Part / asset tracking and partial automation for energy management and part count is happening. Supply chain management and operations management is taking place moderately in phases as industries see it as easy to implement and beneficial.

Sensurising machine tools, shopfloor data collection and display of manufacturing information is democratising manufacturing and enhancing overall performance.

Human Resource Development

Industries need to train and equip their workforce in these new age technologies like artificial intelligence, machine learning, IoT, cloud computing, data analytics, robotics, cobots, etc. Seen from this perspective, upskilling and reskilling of labour force is extremely important.

Indian Machine Tool Manufacturers’ Association (IMTMA) through its technology centres in Bengaluru, Pune and Gurugram besides online training programmes and eLearn initiatives has been upgrading knowledge and enhancing skill-sets of engineers in digital technologies.

Government of India Initiatives for Digital Manufacturing

Union Government through the Ministry of Heavy Industries’ SAMARTH Udyog Bharat 4.0 aims to bring Industry 4.0 implementation. India introduced the National Strategy for Additive Manufacturing to postulate the tenets of Make in India and AatmaNirbhar Bharat Abhiyan.

The government envisages to position India as a global hub for additive manufacturing development and deployment. This will also help increase sectoral share of manufacturing in GDP, as envisaged in the National Manufacturing Policy.

Various state governments are also coming up with their own policies for adoption of digital manufacturing as part of their industrial policies. This would further enable MSMEs in the country to quickly understand the need and implement digital manufacturing at shopfloors.

Advanced Machine Tool Development Centre (AMTDC) at IIT-Madras recently launched the Smart Manufacturing Digital Transformation Centre (SMDTC) creating IIoT, database and manufacturing intelligence software platform for Indian MSMEs.

As an industry body, Indian Machine Tool Manufacturers’ Association (IMTMA) is associated with AMTDC initiative and proposing to work closely with SMDTC in training and industry adoption of Industry 4.0.

Digital Manufacturing Concurrent with IMTEX 2023

IMTMA has created a separate pavilion within IMTEX, one of the leading machine tool and manufacturing technology exhibitions in the world, which focuses on all the new age technologies which are a part of the digital manufacturing exhibition. IMTEX 2023 will be held from 19 – 25 January 2023 at BIEC, Bengaluru.

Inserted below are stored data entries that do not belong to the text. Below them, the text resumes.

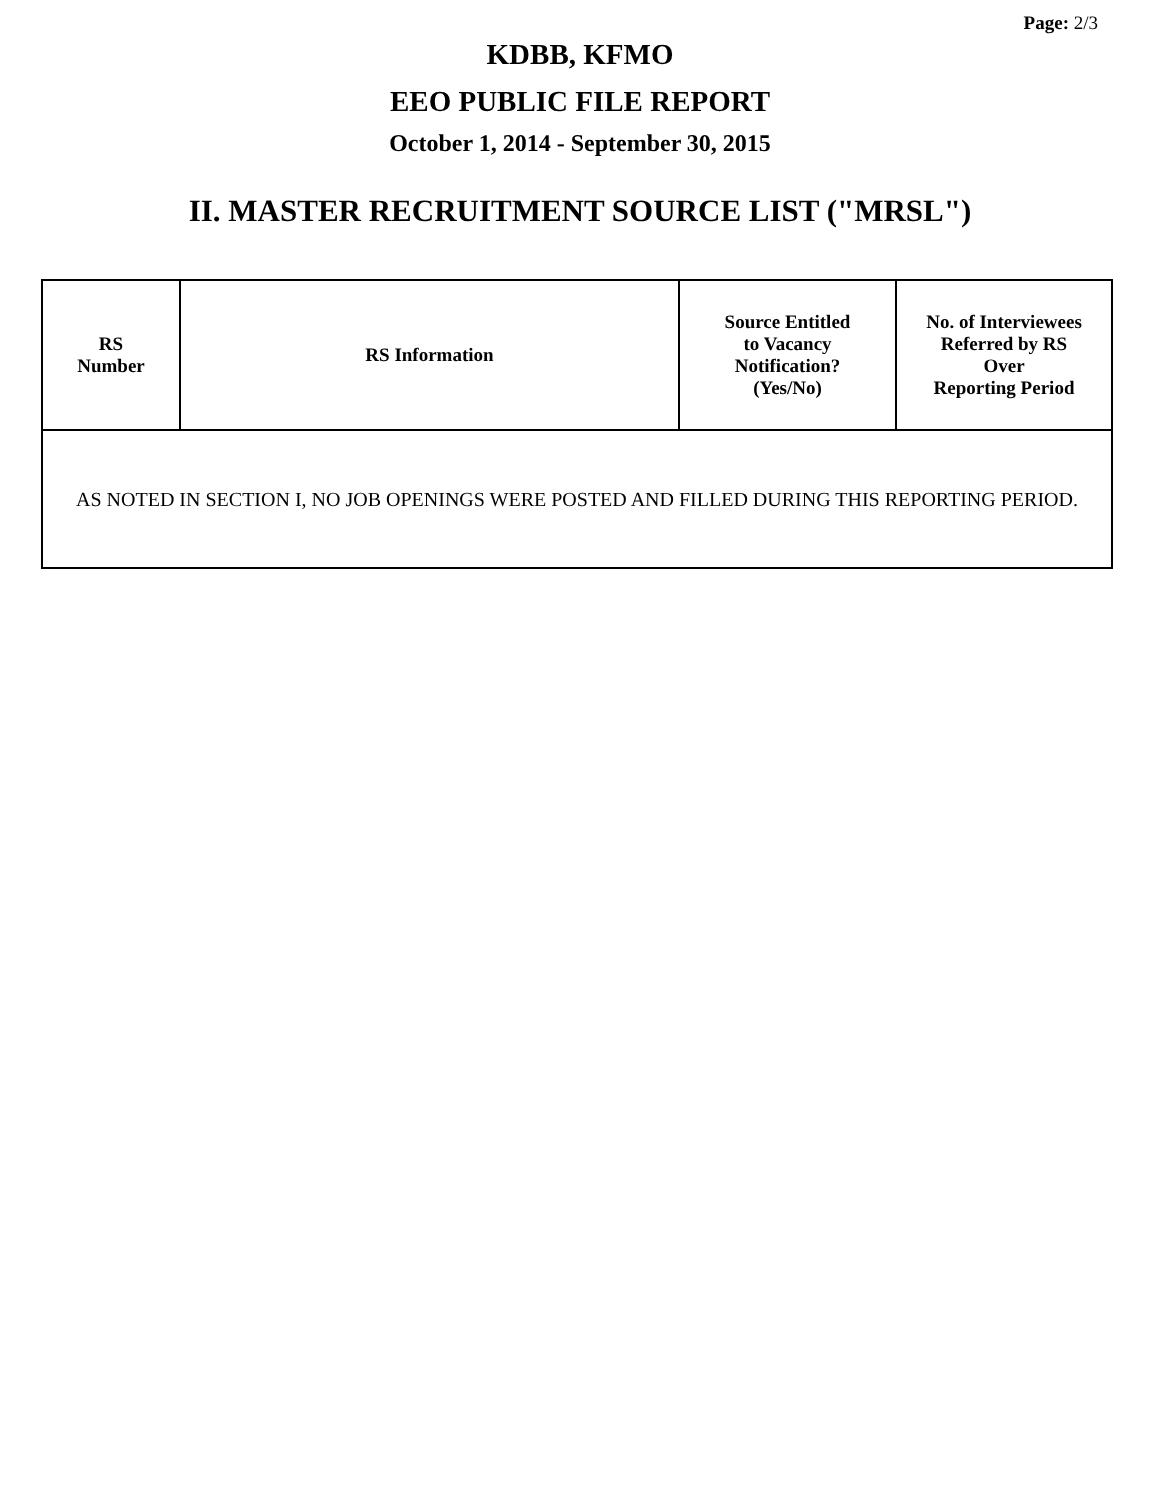Page: 2/3
KDBB, KFMO
EEO PUBLIC FILE REPORT
October 1, 2014 - September 30, 2015
II. MASTER RECRUITMENT SOURCE LIST ("MRSL")
| RS Number | RS Information | Source Entitled to Vacancy Notification? (Yes/No) | No. of Interviewees Referred by RS Over Reporting Period |
| --- | --- | --- | --- |
| AS NOTED IN SECTION I, NO JOB OPENINGS WERE POSTED AND FILLED DURING THIS REPORTING PERIOD. | | | |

Machine tool manufacturers from across various countries will showcase these evolving concepts on digital manufacturing and offer customer specific solutions for user industries. This will help companies maximize the value of their products and processes by providing end-to-end visibility and control of production processes.

IMTEX 2023 & Tooltech 2023 will be held in an exhibition space of around 77,000 square metres. The exhibition will also feature an International Seminar, i2 Academia Pavilion, an Aatmanirbhar Bharat pavilion, international buyer-seller meet, etc.